While there may be a tremendous amount of information available regarding traditional techniques and therapies for improving muscle function, the great majority of this information relates to electrical or chemical methods of treatment. Muscle stimulation by NMES has proven to provide certain benefits. Providing a patient with an improved diet and/or supplementation of vitamins, minerals, and other nutrients that were shown to be lacking has also proven to provide certain benefits.
However, nutritional supplementation, stimulation and exercise alone are often not enough to strengthen “weak” muscles due to inhibition of the muscle via muscle spindle cell, Golgi tendon organ and Golgi ligament organ receptors whose job it is to “protect” the structural integrity of the muscle and its related tendons and ligaments should tension on the muscle exceed a threshold level. Often injury or even simply slipping or an unusual activity can “unset” this threshold for inhibition such that the Spindle cell, Golgi tendon organ or Golgi ligament organ receptors now inhibit the muscle action long before there is any likelihood of damage to the muscle, tendon or ligament. Thus, when the person now tries to use this muscle it appears “weak” as it just cannot develop much power.
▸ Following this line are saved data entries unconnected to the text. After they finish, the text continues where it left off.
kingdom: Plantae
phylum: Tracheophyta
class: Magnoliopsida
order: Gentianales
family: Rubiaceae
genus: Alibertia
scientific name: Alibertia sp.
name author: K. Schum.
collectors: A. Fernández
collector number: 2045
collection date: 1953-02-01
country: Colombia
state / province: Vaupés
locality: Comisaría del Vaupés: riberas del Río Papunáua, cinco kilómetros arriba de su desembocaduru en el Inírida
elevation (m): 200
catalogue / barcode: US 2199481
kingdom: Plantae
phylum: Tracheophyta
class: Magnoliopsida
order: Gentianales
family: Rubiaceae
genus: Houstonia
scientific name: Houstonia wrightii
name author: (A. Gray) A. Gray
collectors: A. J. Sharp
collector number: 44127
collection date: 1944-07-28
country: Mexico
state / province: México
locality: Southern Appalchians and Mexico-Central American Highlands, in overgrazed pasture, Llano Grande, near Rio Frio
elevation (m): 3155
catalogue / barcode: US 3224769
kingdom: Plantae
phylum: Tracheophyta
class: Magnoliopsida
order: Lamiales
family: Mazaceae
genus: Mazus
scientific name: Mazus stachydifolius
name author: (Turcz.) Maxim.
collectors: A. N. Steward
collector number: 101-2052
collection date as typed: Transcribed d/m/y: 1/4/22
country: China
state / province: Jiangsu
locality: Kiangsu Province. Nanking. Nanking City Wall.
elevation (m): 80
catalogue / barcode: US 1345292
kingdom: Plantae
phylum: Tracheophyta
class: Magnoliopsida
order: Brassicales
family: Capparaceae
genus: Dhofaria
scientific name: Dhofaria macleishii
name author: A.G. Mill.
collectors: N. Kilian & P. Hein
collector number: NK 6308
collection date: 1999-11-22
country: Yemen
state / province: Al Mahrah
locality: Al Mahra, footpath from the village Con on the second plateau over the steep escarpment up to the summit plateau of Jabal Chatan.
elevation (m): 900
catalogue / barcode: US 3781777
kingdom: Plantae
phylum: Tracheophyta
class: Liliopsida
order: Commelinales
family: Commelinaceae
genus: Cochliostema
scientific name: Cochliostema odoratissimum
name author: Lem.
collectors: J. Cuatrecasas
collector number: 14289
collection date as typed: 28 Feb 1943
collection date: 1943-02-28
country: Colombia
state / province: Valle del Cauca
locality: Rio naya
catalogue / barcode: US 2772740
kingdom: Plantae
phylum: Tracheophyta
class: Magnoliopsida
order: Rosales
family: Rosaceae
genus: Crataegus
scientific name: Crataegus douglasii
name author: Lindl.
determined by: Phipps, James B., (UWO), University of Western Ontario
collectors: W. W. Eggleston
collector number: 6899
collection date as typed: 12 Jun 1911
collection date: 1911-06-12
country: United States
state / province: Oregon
A muscle in this “inhibited” state responds very poorly to normal rehabilitation even using the electrical stimulating devices because according to Wolf's Law in physiology, in order to build more strength, and muscle must develop more tension. This is because tension is the signal for the muscle to make more muscle fibers, which is what increases its strength. If, however, the muscle is inhibited at a specific level of tension (even one that does not approach tension that would be harmful) by the “unset” Spindle cell, Golgi tendon or Golgi ligament organ receptors, this inhibition prevents the development of further tension, and thus the muscle is not given the signal to make more muscle fibers. Muscles inhibited in this way, even when exercised regularly can never get stronger, and thus present as chronic muscle problems. Until the “unset” receptors are “reset”, this problem will persist.
Thus, traditional techniques and therapies for improving muscle function still may not provide optimal results for many patients that have certain imbalances or maladies manifesting in poor muscle function. Therefore, there is still a need to provide an alternative form of treatment and therapy for muscle tissue that does not rely upon traditional techniques/therapies.